All analytical grade chemicals and solvents were purchased and used as received without further purification. The IR spectra were recorded as KBr pellets on a Nicolet Avatar-360 spectrometer in the range of 4000~400 cm⁻¹. Elemental analyses for C, H and N were carried out on a Flash 2000 elemental analyzer. Thermogravimetric analyses (TGA) were carried out on a SDTQ600 thermogravimetric analyzer. A platinum pan was used for heating the sample at a heating rate of 10 ℃/min under air atmosphere. Fluorescence measurements were recorded with a Hitachi F4500 fluorescence spectrophotometer.

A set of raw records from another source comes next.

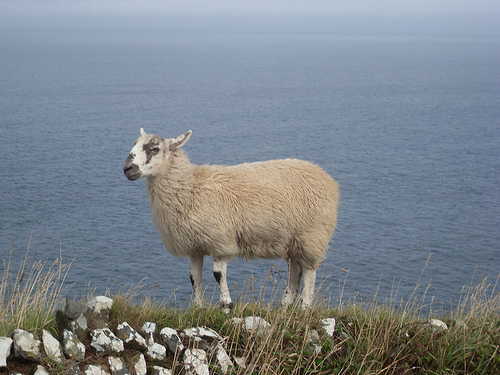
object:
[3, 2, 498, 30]
sky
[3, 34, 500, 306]
water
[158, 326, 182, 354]
rock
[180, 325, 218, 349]
rock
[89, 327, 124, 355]
rock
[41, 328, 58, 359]
rock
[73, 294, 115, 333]
rock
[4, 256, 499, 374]
grass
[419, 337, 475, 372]
weeds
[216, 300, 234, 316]
foot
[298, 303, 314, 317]
foot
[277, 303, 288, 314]
foot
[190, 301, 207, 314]
foot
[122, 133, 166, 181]
face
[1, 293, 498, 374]
hill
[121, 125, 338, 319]
sheep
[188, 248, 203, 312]
front leg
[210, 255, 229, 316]
front leg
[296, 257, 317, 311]
hind leg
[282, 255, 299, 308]
hind leg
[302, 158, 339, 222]
butt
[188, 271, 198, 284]
spot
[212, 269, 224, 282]
spot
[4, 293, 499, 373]
ground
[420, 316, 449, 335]
rock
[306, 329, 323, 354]
rock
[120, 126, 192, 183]
head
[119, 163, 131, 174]
nose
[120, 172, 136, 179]
mouth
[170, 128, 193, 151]
ear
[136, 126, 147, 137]
ear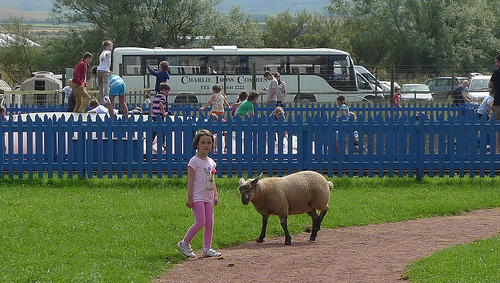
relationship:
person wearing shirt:
[72, 52, 101, 112] [70, 62, 90, 87]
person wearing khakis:
[72, 52, 101, 112] [74, 80, 91, 112]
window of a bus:
[334, 60, 351, 82] [112, 45, 359, 119]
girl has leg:
[154, 130, 254, 267] [198, 201, 227, 258]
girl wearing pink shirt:
[157, 124, 242, 264] [177, 151, 229, 210]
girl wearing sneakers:
[157, 124, 242, 264] [181, 237, 218, 259]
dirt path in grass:
[150, 206, 497, 280] [14, 181, 117, 281]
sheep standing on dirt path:
[227, 164, 344, 250] [150, 206, 497, 280]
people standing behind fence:
[70, 40, 373, 158] [2, 91, 499, 193]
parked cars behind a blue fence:
[343, 52, 499, 104] [0, 95, 499, 191]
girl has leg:
[178, 127, 218, 255] [176, 202, 203, 258]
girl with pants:
[157, 124, 242, 264] [178, 198, 220, 254]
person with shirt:
[233, 88, 263, 124] [236, 96, 259, 126]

2.1 Synthesis of {[Zn(Hnbta)(bimm)](3H₂O)}_n (1)

A mixture of H₃nbta (25.5 mg, 0.1 mmol), Zn(OAc)₂·2H₂O (22.0 mg, 0.1 mmol), bimm (0.029 g, 0.2 mmol), and 6 mL deionized water was sealed in a 25 mL Teflon-lined autoclave and was kept under autogenous pressure at 140 ℃ for 4 days, followed by cooling to room temperature at a rate of 5 ℃·h^-1. Block colourless crystals were collected (yield: 35% based on Zn). Elemental analysis calculated for C₁₆H₁₇N₅O₁₁Zn (%): C, 36.90; H, 3.29; N, 13.45. Found (%): C, 36.97; H, 3.25; N, 13.31. Selected IR peaks (cm^-1): 3106 (m), 1597 (m), 1560 (s), 1523 (s), 1445 (s), 1340 (s), 1276 (s), 1229 (s), 1085 (m), 1023 (m), 945 (m), 828 (m), 764 (m), 739 (m), 705 (m), 649 (m).

2.2 Synthesis of {[Zn_1.5(nbta)(pyim)(H₂O)](2H₂O)}_n (2)

An identical procedure with 2 was followed to prepare 1 except that bis(imidazol-1-yl)methane was replaced by N-(4-pyridylmethyl)imidazole (14.61 mg, 0.1 mmol). Block yellow crystals were collected (yield: 56% based on Zn). Elemental analysis calculated for C₁₇H₁₅N₄O₁₁Zn_1.5 (%): C, 37.13; H, 2.73; N, 10.19. Found (%): C, 37.16; H, 2.76; N, 10.21. Selected IR peaks (cm⁻¹): 3135 (w), 1635 (m), 1612 (m), 1568 (s), 1553 (w), 1514 (s), 1428 (s), 1347 (s), 1316 (s), 1232 (m), 1124 (m), 1062 (s), 1022 (m), 974 (m), 949 (m), 922 (m), 837 (m), 750 (m), 729 (m), 709 (m), 705 (m).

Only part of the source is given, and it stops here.